6.出張予定の変更や、出張中の事故について
万一、出張中に事故にあった場合の対応なども定めておくと、いざという時も落ち着いて対応できます。不慮の事故や地震等の災害により、やむを得ず日程変更し滞在を延長することとなった場合の日当の取り扱いや、宿泊費支給の有無などについても事前に規定しておきます。また、海外出張の際に会社を受取人とした傷害保険、疾病保険、生命保険等に加入することも、予め記載しておいた方が良いでしょう。
・出張中の事故、災害に関する規定例(巻末参照)
7.旅費の精算方法、領収証の提出
出張終了後は、1~2週間以内に「出張精算書」等を本人に提出させ、会社の経理担当者はこれを管理・保存します。出張精算書には、「出張日時」「目的地」「訪問先や相手方の氏名」「業務の内容」などを記載し、宿泊費や交通費の領収証を貼付しておくと良いでしょう。
(ご参考)旅費交通費支給の規程例
・出張の定義の規程例
第○条(出張)
この規則における出張とは、原則として宿泊を必要とする出張、および片道○○○km以上の移動を伴う日帰り出張を言う。ただし、会社が必要と認めた場合には、片道○○○kmに満たない場合であっても、出張として取り扱う場合がある。
2.片道○○○km未満の場所に日帰りで外出する場合は、交通費実費を支給することとし、日当は支払わないものとする。

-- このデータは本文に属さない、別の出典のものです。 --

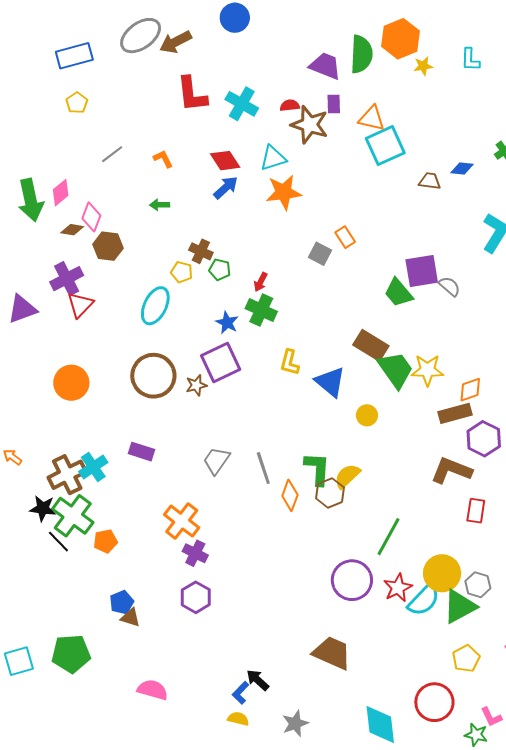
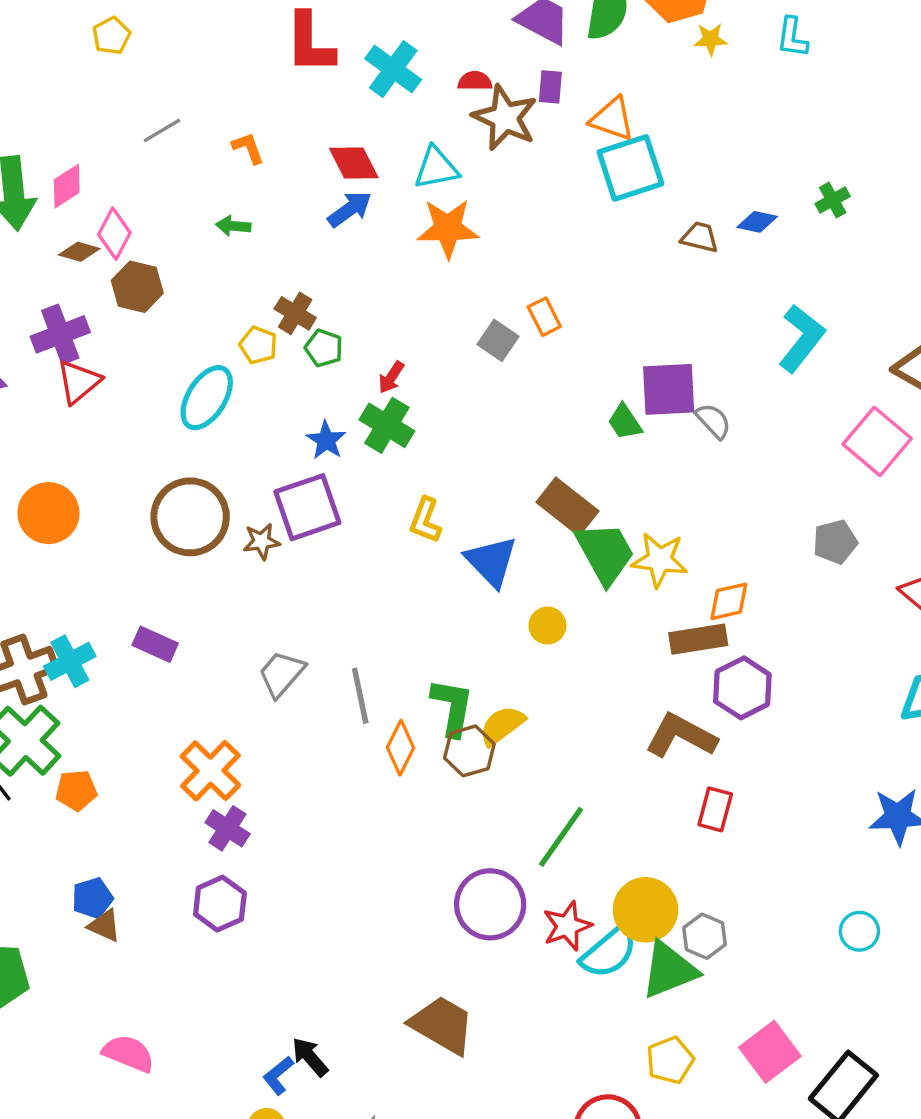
green trapezoid: (398, 293) -> (625, 422), size x0.7

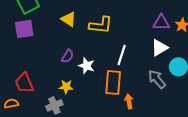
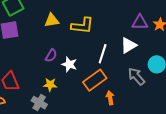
yellow triangle: (69, 19) -> (52, 20), turned -42
white triangle: (159, 48) -> (129, 45), moved
orange rectangle: (113, 83) -> (95, 80), turned 50
gray cross: (54, 105) -> (39, 103), turned -35

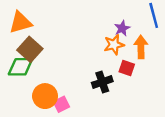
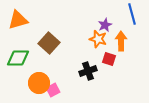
orange star: (114, 45) -> (98, 39), turned 30
brown square: (30, 49) -> (49, 43), moved

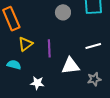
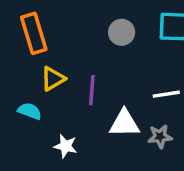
gray star: (94, 79) -> (160, 136), moved

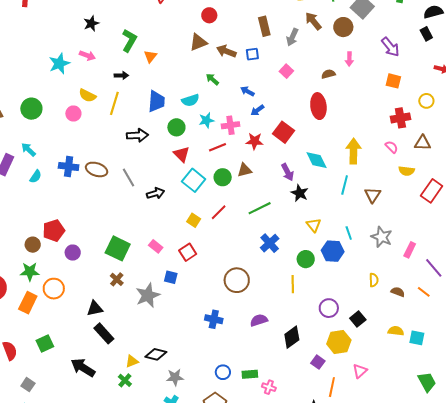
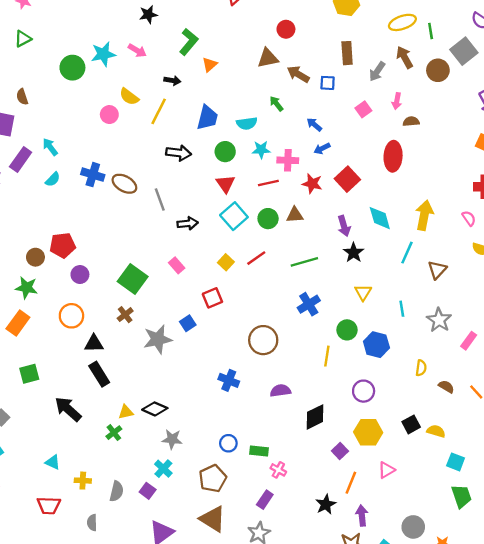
pink arrow: (349, 59) -> (397, 101), moved
green circle: (31, 109) -> (72, 68), moved
pink rectangle: (156, 246) -> (177, 265), moved
blue hexagon: (333, 251) -> (376, 345), moved
blue square: (171, 277) -> (188, 323), turned 32
orange circle: (54, 289) -> (71, 316), moved
black square: (358, 319) -> (411, 424), moved
cyan square: (417, 338) -> (456, 462), moved

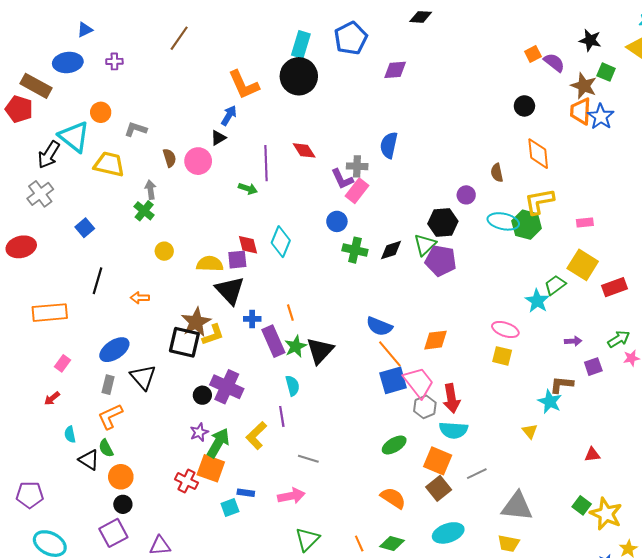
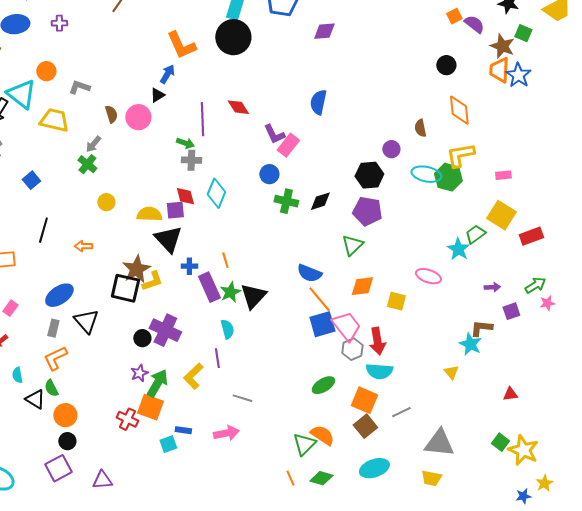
gray cross: (357, 166) -> (191, 160), moved
gray arrow: (150, 190) -> (93, 144), turned -132
green triangle: (425, 245) -> (352, 245), moved
yellow square: (502, 356) -> (396, 301), moved
green triangle: (307, 539) -> (304, 444), moved

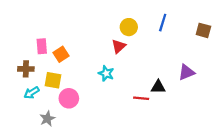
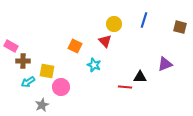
pink rectangle: (42, 46) -> (11, 46), moved, turned -56
red triangle: (119, 46) -> (105, 41), turned -32
orange square: (61, 54) -> (75, 46), moved, turned -32

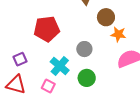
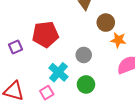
purple square: (20, 59) -> (16, 47), moved
pink square: (48, 86) -> (47, 93), turned 32

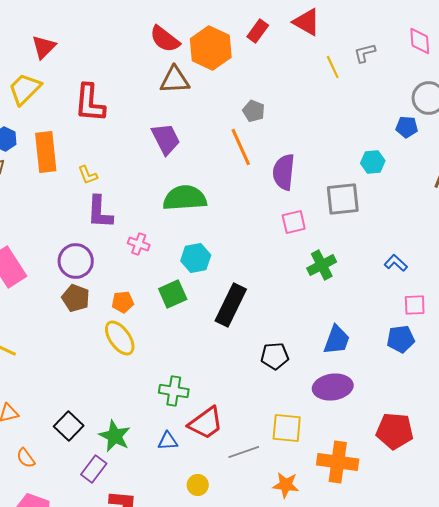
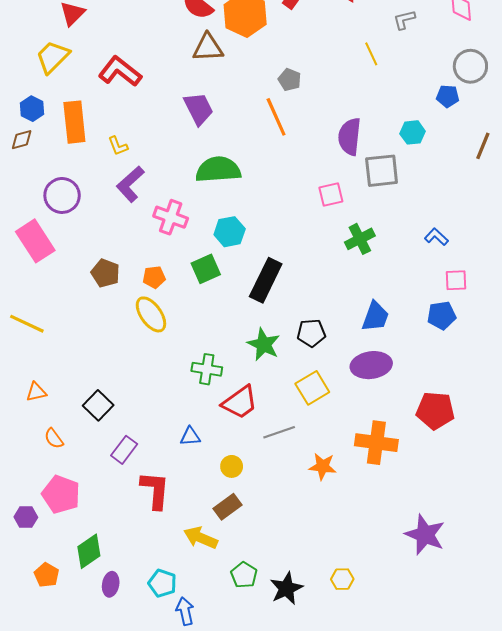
yellow line: (333, 67) -> (371, 54), moved
red L-shape: (90, 103) -> (120, 71), turned 123
purple semicircle: (284, 172) -> (349, 137), moved
purple L-shape: (100, 212) -> (130, 184), turned 45
pink cross: (139, 244) -> (171, 217), size x1.5
purple circle: (76, 261) -> (62, 195), moved
yellow square: (287, 428) -> (312, 388), moved, turned -36
green star: (115, 436) -> (264, 344), moved
blue triangle: (168, 441) -> (190, 436), moved

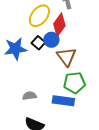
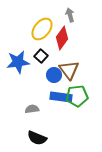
blue circle: (51, 40) -> (54, 75), moved
blue rectangle: (63, 101) -> (61, 97), moved

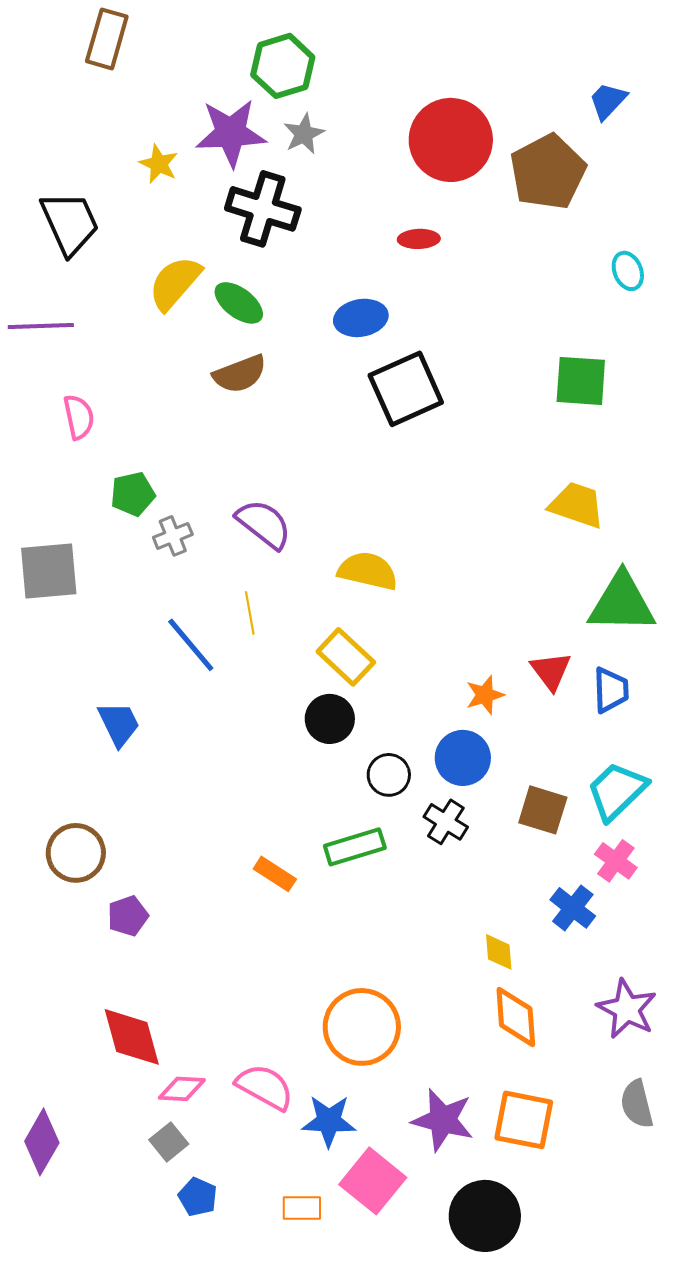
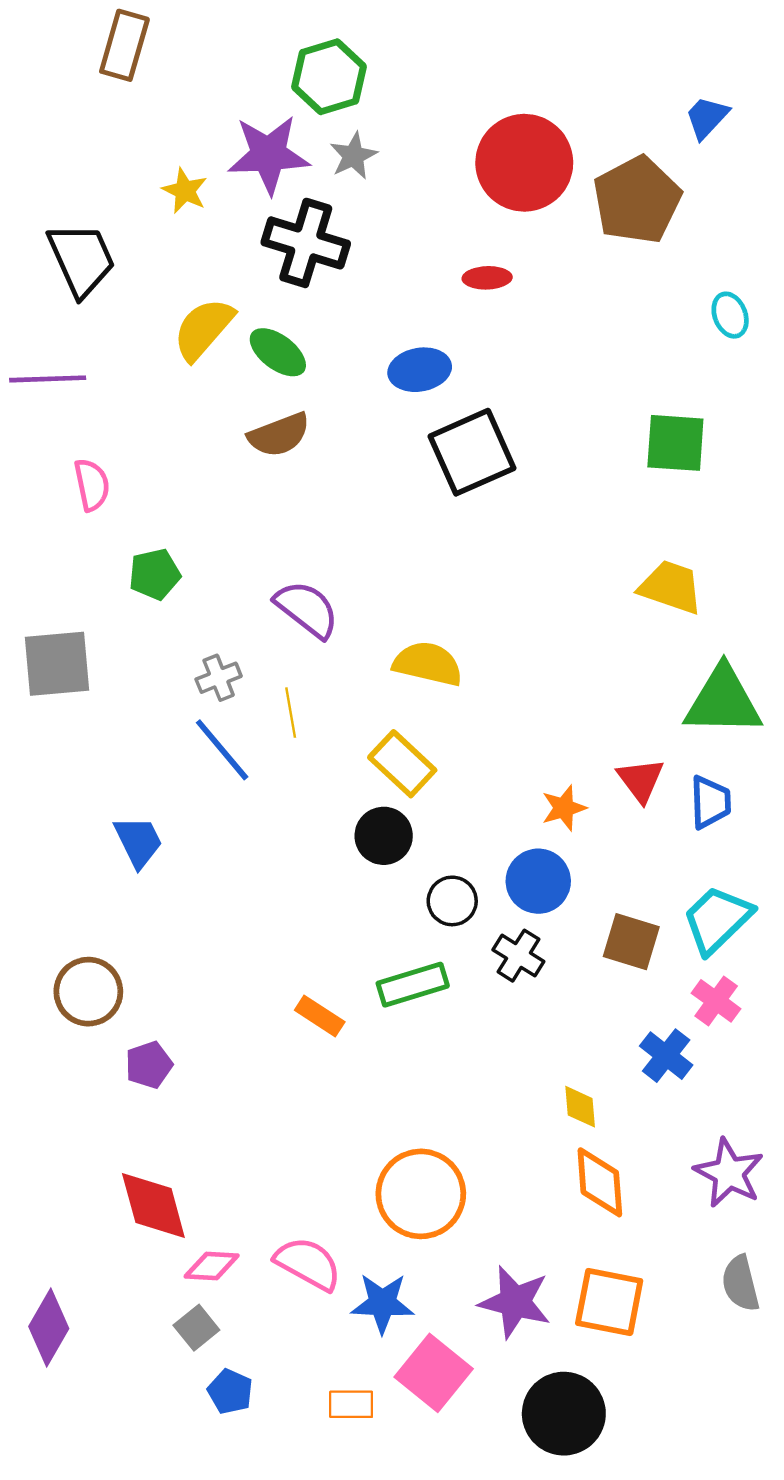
gray cross: (173, 536) -> (219, 678), moved

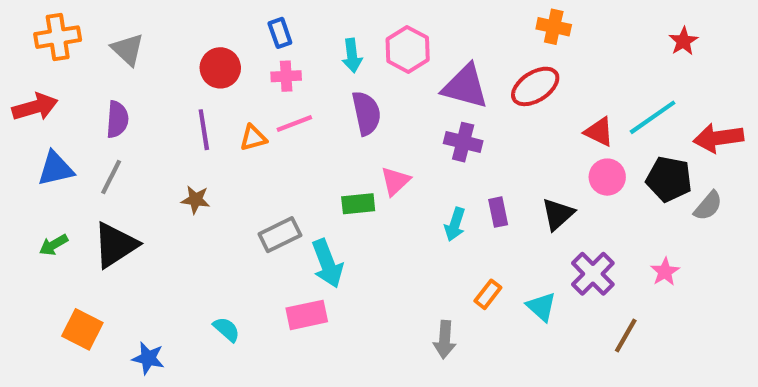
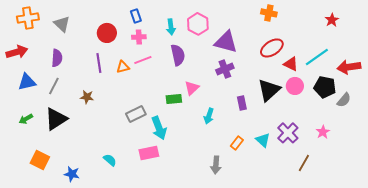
red ellipse: (535, 86) -> (272, 48), moved
purple cross: (463, 142) -> (225, 69), turned -36
brown star: (196, 200) -> (87, 97), moved
black triangle: (558, 214) -> (269, 90), moved, size x1.4
cyan arrow: (455, 224) -> (209, 116), moved
cyan triangle: (541, 307) -> (263, 140), moved

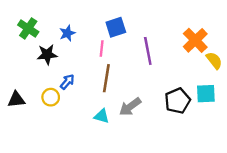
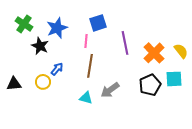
blue star: (67, 33) -> (57, 28), size x1.5
orange cross: (195, 40) -> (154, 53), moved
black star: (47, 55) -> (40, 46), turned 30

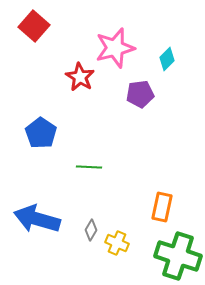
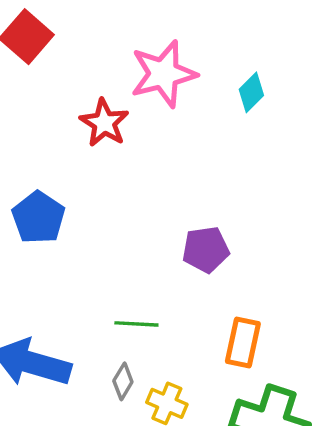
purple pentagon: (140, 94) -> (206, 250), moved
green line: (89, 167) -> (136, 324), moved

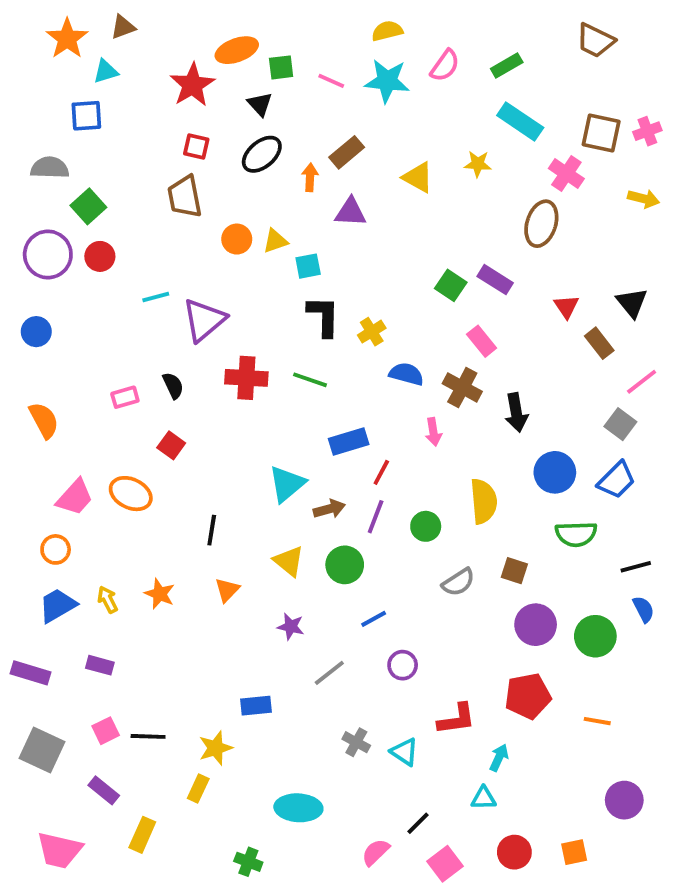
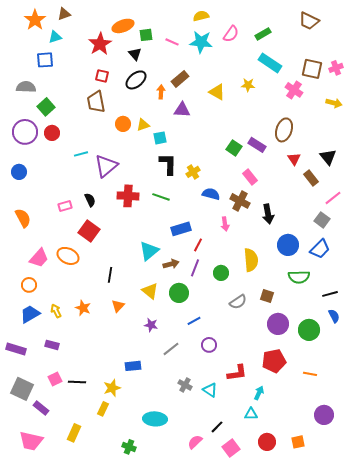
brown ellipse: (541, 224) -> (284, 130), moved
red square: (171, 445) -> (89, 231), size x1.5
purple rectangle: (104, 790) -> (41, 408), moved

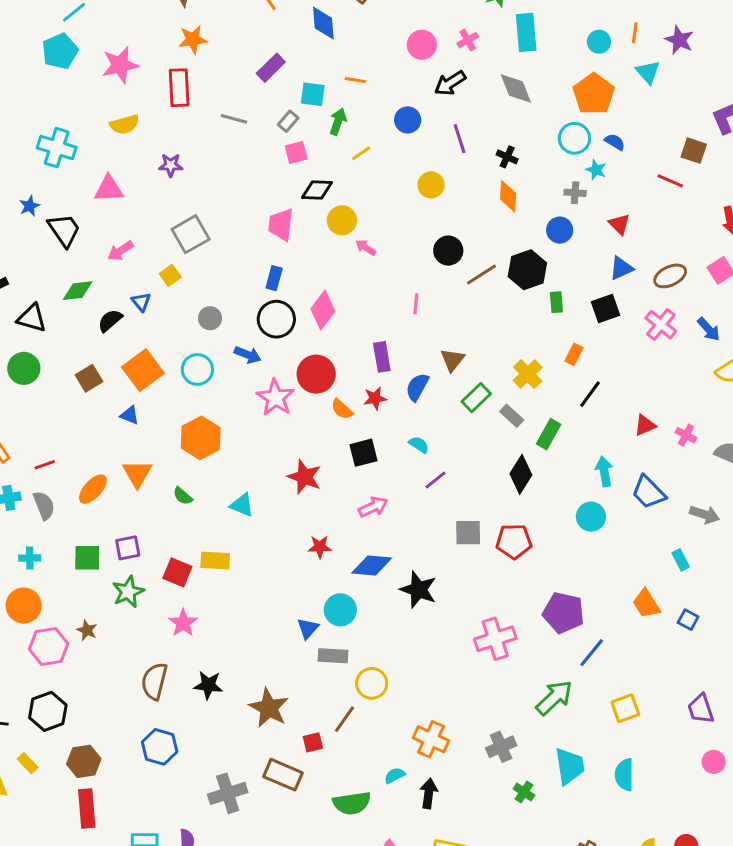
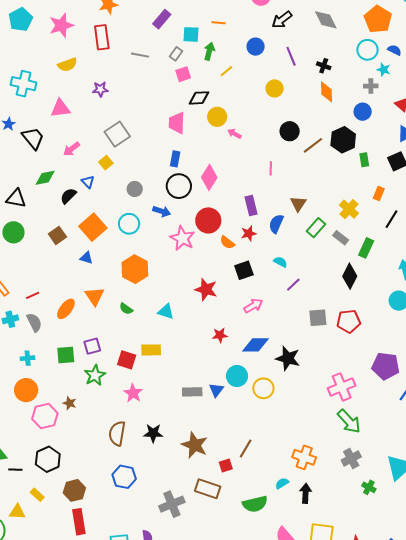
gray rectangle: (333, 656) -> (192, 392), moved
yellow circle: (372, 683) -> (263, 388), moved
green arrow: (554, 698) -> (349, 421), moved, turned 96

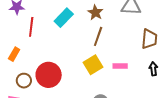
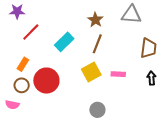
cyan rectangle: (64, 18) -> (64, 42), moved
red line: (31, 27) -> (31, 32), turned 36
orange rectangle: (14, 54) -> (23, 64), moved

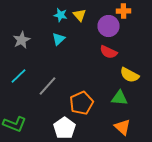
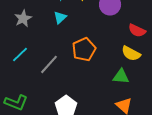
red semicircle: (108, 52) -> (137, 30), moved
orange pentagon: (82, 103) -> (84, 49), moved

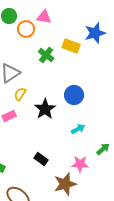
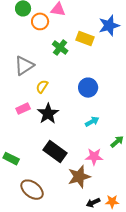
yellow semicircle: (20, 94) -> (42, 87), moved
black star: (45, 109) -> (48, 114), moved
black rectangle: (41, 159) -> (55, 152), size x1.6

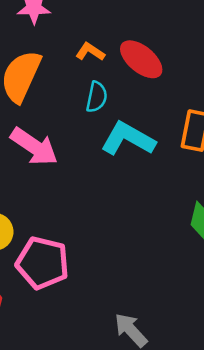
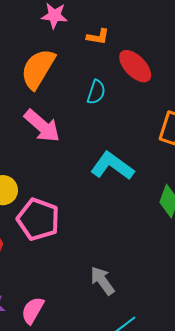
orange L-shape: (90, 52) -> (98, 37), moved, turned 150
cyan L-shape: (128, 139) -> (112, 166), moved

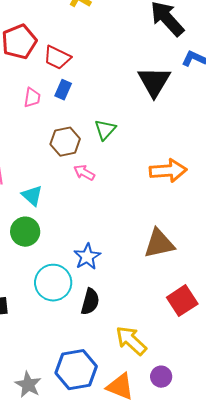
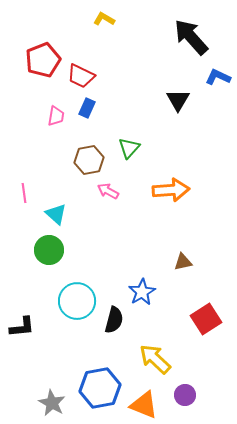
black triangle: (154, 82) -> (178, 100), size x0.7
orange arrow: (168, 171) -> (171, 190), moved
brown triangle: (159, 244) -> (183, 262), size x0.6
blue star: (87, 257) -> (142, 292), moved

3.この規則における距離計算は、原則として所属勤務地を始点として計算する。
・勤務時間の取り扱いの規定例
第○条(出張中の勤務時間)
出張中の勤務時間は、就業規則第○条の定めにより、所定労働時間勤務したものとみなす。ただし、所定労働時間のみでは業務の遂行が困難と会社が認めるときは、この限りでない。
・出張中の事故、災害に関する規定例
第○条(出張予定の変更)
出張中において、予定していた経路または日程を変更する事態が生じた場合は、直ちに所属長へ連絡し、承認を得なければならない。
第○条(出張中の事故、災害)
出張中の者が、負傷、疾病、もしくは災害等により、やむを得ず予定された日程を超えて滞在することとなった場合は、原則としてその後の日当は支給しない。
2.前項の場合において、会社が必要と認めた場合に限り、宿泊費は支給するものとする。なお、宿泊費の申請の際は、医師の診断書等、事実を証明できる書類を添付しなければならない。
※海外出張の場合
第○条(傷害保険)
出張者に対して、会社を保険金受取人とする海外旅行傷害保険を付保する。なお、疾病部分については、出張予定期間が○カ月以上の出張者に限り付保するものとする。